====== Given text ======

Now the Nationals have got the hump again. On January 20, 2026, senators Bridget McKenzie, Ross Cadell, and Susan McDonald resigned from the shadow ministry after defying Ley on the hate speech bill. This isn’t principle; it is electoral calculus. They see One Nation’s surge in their own polling and calculate that “freedom” rhetoric plays better in the bush than Ley’s flaky authority.

The Nationals have cheered on decades of executive power mission creep. Ironically, their sudden, novel embrace of individual liberty rebellion highlights the Liberals’ authoritarian drift: even the Coalition’s most rusted-on authoritarians can’t swallow Labor’s hastily compiled hate speech laws.


The Corporate DNA Problem

The Liberals’ collapse is less a sudden implosion than a long, methodical estrangement from the country it once claimed to represent. A party that prided itself on “sound management” and “sensible centrism” has bled relevance by clinging to culture-war reflexes and a nostalgia most voters no longer share. As Paul Keating put it: “The Liberal Party is the party of business in parliament.”

But here’s the rub: Labor is just as captured. Woodside, BHP, and Rio Tinto fund both sides. The difference? Labor still has electoral viability because it retains a threadbare connection to its working-class base. The Liberals never had that ballast. They were always the creatures of corporate Australia—and now that their corporate masters have decided both major parties are easier to control than one effective opposition, the Liberals have become redundant.

====== Information supplied ======

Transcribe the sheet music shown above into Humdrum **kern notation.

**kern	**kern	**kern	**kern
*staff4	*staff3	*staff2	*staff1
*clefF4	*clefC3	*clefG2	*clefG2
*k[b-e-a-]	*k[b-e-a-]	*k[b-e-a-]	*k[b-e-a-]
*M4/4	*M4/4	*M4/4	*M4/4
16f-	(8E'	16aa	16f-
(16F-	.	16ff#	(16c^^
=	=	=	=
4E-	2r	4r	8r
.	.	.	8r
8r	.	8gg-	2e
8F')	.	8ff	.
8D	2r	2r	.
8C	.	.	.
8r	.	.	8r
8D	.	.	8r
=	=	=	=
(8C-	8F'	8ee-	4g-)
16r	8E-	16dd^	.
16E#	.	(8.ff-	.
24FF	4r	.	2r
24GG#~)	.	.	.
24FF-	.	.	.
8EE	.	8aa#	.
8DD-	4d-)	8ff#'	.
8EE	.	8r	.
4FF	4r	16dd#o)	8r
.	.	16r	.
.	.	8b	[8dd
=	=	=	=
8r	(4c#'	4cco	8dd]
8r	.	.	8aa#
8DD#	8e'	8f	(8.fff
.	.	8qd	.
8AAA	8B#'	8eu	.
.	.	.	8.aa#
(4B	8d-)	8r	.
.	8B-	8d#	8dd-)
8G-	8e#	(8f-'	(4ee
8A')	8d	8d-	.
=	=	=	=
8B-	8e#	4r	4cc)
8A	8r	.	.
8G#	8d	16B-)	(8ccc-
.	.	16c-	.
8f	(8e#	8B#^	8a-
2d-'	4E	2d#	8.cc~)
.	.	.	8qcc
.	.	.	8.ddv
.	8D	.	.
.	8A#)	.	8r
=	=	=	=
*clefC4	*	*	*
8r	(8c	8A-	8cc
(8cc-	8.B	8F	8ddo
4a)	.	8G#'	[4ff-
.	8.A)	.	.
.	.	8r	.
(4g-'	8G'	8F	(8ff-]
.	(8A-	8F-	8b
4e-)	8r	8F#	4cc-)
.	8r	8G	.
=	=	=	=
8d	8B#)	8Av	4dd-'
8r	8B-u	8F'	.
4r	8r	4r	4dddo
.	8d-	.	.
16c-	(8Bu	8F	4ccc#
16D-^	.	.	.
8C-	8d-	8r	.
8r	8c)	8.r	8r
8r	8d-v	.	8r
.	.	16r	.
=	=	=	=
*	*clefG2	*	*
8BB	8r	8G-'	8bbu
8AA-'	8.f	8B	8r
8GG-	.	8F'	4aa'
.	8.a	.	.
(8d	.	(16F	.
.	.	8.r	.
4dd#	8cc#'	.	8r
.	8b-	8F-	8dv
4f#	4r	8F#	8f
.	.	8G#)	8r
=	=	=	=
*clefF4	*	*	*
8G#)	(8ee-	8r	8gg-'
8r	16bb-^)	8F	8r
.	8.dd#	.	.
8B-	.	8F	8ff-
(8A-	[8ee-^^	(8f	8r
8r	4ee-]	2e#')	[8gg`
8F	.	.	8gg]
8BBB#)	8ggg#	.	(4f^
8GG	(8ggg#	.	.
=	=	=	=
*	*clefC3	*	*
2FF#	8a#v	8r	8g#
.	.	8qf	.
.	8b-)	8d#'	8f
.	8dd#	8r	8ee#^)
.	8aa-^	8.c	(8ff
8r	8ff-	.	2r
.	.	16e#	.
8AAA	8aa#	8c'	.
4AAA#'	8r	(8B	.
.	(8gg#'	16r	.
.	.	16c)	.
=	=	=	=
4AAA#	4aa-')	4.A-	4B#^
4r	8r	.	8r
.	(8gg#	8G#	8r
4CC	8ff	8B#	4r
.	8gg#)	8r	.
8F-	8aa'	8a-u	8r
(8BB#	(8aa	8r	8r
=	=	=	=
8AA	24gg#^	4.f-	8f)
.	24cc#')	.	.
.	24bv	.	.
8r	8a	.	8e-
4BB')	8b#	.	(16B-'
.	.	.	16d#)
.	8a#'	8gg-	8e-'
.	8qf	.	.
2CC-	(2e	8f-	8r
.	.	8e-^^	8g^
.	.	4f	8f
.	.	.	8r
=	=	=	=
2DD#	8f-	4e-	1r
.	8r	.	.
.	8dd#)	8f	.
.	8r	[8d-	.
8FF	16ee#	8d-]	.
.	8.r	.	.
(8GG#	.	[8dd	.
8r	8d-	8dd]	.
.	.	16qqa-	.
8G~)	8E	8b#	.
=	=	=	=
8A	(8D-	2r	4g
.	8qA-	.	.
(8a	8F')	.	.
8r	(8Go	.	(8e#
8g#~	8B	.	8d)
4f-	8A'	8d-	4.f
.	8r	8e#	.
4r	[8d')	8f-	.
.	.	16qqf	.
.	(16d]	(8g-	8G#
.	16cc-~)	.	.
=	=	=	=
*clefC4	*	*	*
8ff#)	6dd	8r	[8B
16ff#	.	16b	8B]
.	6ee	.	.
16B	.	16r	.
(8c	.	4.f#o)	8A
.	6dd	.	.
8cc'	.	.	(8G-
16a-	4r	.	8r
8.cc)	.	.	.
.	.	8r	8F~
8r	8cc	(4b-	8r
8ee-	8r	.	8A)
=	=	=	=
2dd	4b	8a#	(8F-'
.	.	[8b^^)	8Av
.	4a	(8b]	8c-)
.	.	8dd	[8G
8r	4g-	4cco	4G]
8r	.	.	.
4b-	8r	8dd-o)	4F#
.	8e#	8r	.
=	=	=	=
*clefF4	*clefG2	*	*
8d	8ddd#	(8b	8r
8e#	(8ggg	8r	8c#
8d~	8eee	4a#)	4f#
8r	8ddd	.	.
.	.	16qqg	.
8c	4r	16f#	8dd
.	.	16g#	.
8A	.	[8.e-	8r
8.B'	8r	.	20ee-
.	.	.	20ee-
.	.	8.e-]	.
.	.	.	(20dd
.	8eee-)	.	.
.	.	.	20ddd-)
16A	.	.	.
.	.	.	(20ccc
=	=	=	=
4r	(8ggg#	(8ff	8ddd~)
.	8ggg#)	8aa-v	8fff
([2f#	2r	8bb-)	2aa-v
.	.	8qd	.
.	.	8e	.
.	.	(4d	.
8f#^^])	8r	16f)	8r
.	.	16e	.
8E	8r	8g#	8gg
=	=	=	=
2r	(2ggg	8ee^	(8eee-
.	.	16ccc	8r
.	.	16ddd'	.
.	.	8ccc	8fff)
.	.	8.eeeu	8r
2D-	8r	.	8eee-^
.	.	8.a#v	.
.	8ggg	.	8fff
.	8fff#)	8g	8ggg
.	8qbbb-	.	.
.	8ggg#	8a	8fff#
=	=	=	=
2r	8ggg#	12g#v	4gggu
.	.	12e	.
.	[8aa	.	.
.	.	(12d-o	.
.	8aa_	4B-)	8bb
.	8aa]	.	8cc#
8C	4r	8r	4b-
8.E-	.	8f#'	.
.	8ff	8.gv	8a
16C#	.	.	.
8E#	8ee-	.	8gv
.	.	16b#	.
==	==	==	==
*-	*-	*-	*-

======

### [Assignment]
Translate into French this sentence from the text on the Liberal Party: "Woodside, BHP, and Rio Tinto fund both sides."

### [Solution to this problem]
Woodside, BHP et Rio Tinto financent les deux camps.